Goal of the exercise: Extract all lines from the data beneath that include the word "cytoplasmic".

Data:
......
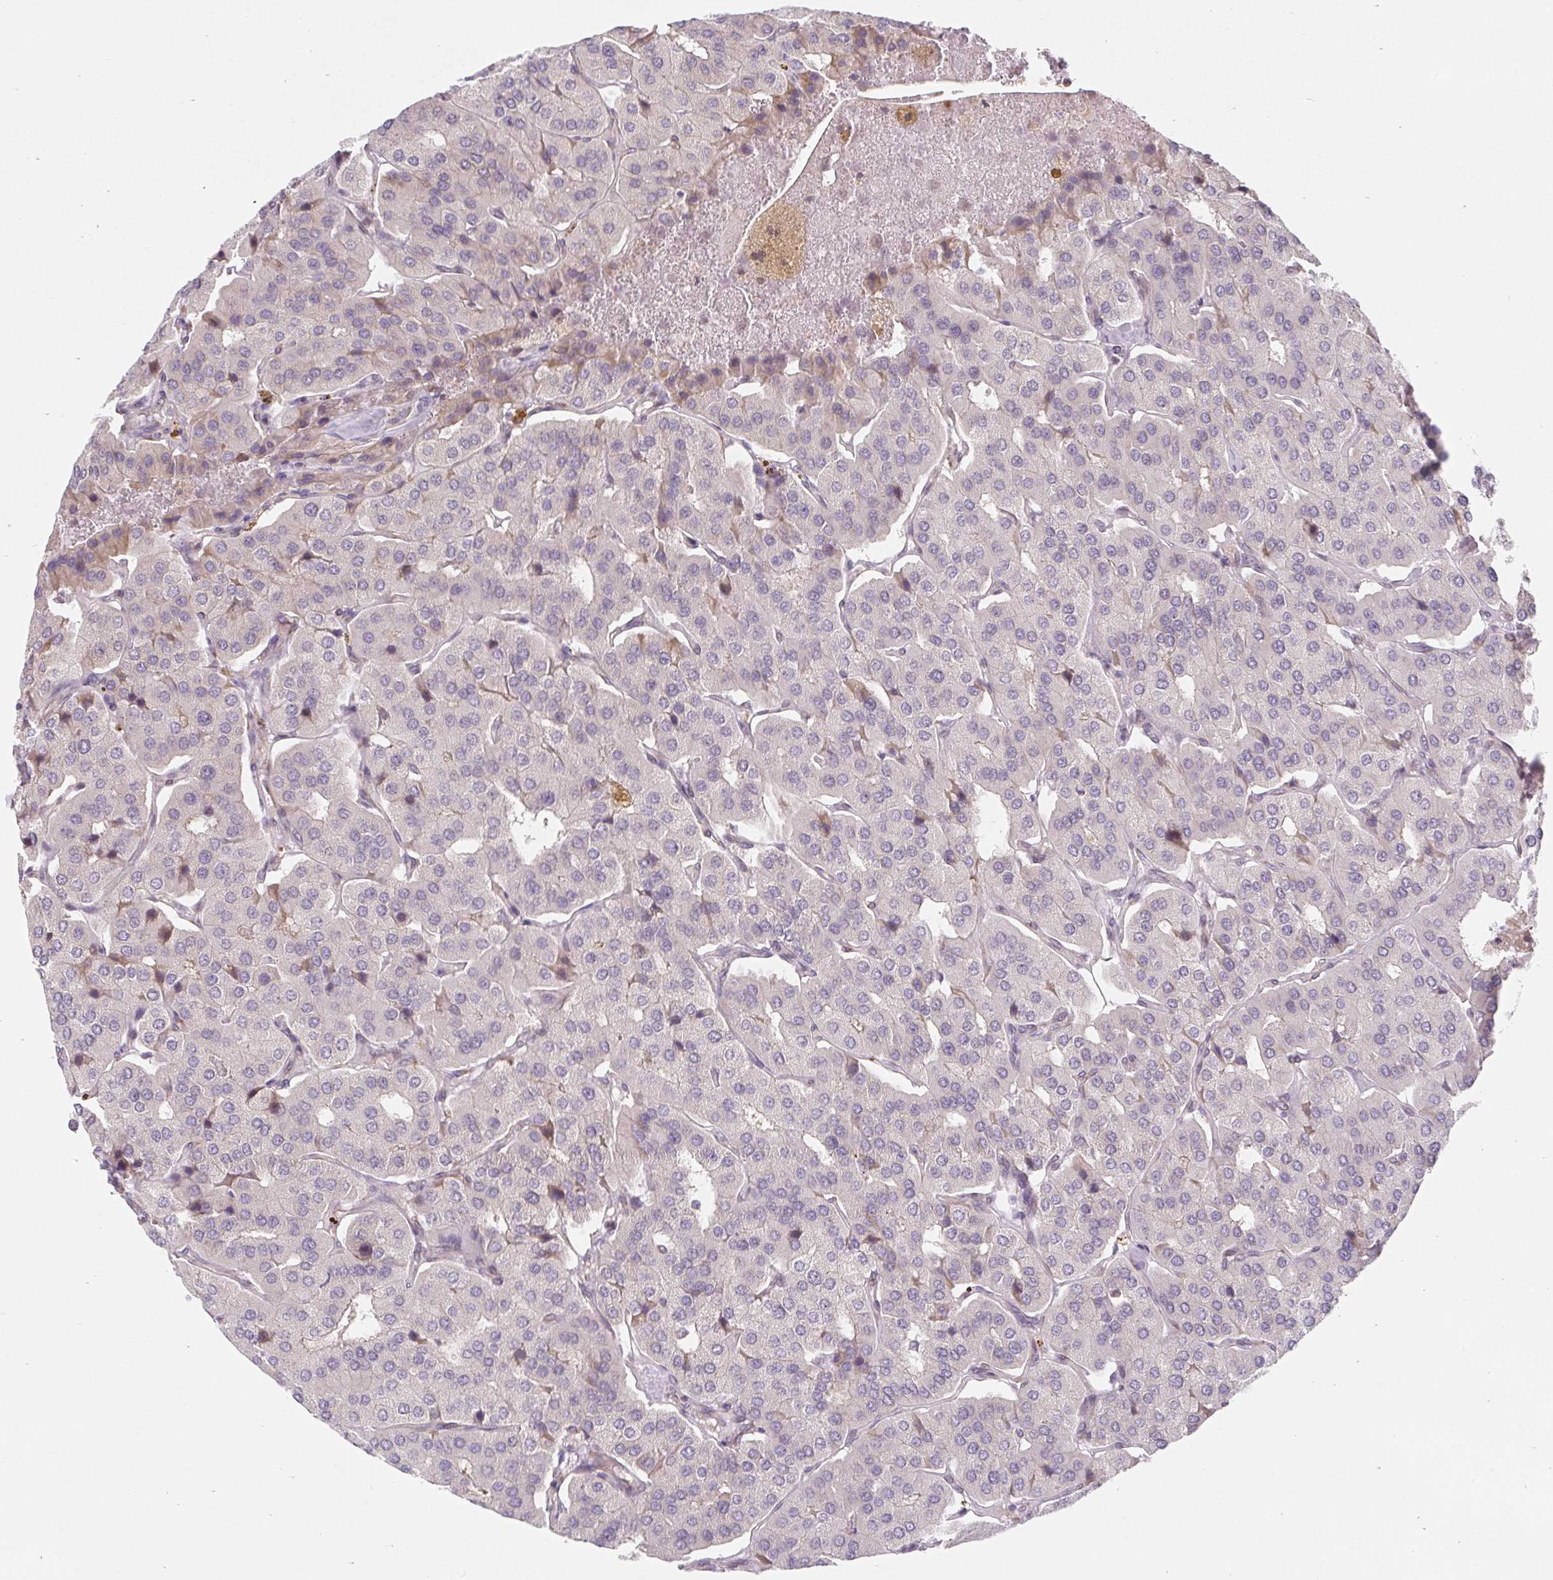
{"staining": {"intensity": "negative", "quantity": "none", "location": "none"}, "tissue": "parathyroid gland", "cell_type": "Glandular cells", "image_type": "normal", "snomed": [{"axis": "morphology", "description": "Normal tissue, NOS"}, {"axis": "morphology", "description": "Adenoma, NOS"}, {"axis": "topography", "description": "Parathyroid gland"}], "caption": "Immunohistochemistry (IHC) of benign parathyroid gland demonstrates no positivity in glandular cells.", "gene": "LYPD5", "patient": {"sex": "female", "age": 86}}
......
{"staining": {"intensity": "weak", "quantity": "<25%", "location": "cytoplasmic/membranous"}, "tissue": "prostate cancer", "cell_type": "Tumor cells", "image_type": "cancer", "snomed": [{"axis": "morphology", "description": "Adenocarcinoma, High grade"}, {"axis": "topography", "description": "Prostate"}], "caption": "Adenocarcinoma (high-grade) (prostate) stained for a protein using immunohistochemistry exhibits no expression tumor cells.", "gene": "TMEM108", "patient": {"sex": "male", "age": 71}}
......
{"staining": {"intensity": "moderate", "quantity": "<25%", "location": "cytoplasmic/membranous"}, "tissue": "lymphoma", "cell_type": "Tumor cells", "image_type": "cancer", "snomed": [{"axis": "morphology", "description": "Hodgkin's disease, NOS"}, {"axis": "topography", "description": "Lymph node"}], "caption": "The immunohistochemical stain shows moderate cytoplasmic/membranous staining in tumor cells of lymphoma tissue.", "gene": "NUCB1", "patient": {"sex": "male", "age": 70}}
......
Answer below:
{"staining": {"intensity": "weak", "quantity": "<25%", "location": "cytoplasmic/membranous"}, "tissue": "prostate cancer", "cell_type": "Tumor cells", "image_type": "cancer", "snomed": [{"axis": "morphology", "description": "Adenocarcinoma, High grade"}, {"axis": "topography", "description": "Prostate"}], "caption": "Adenocarcinoma (high-grade) (prostate) stained for a protein using immunohistochemistry exhibits no expression tumor cells.", "gene": "TMEM108", "patient": {"sex": "male", "age": 71}}
{"staining": {"intensity": "moderate", "quantity": "<25%", "location": "cytoplasmic/membranous"}, "tissue": "lymphoma", "cell_type": "Tumor cells", "image_type": "cancer", "snomed": [{"axis": "morphology", "description": "Hodgkin's disease, NOS"}, {"axis": "topography", "description": "Lymph node"}], "caption": "The immunohistochemical stain shows moderate cytoplasmic/membranous staining in tumor cells of lymphoma tissue.", "gene": "NUCB1", "patient": {"sex": "male", "age": 70}}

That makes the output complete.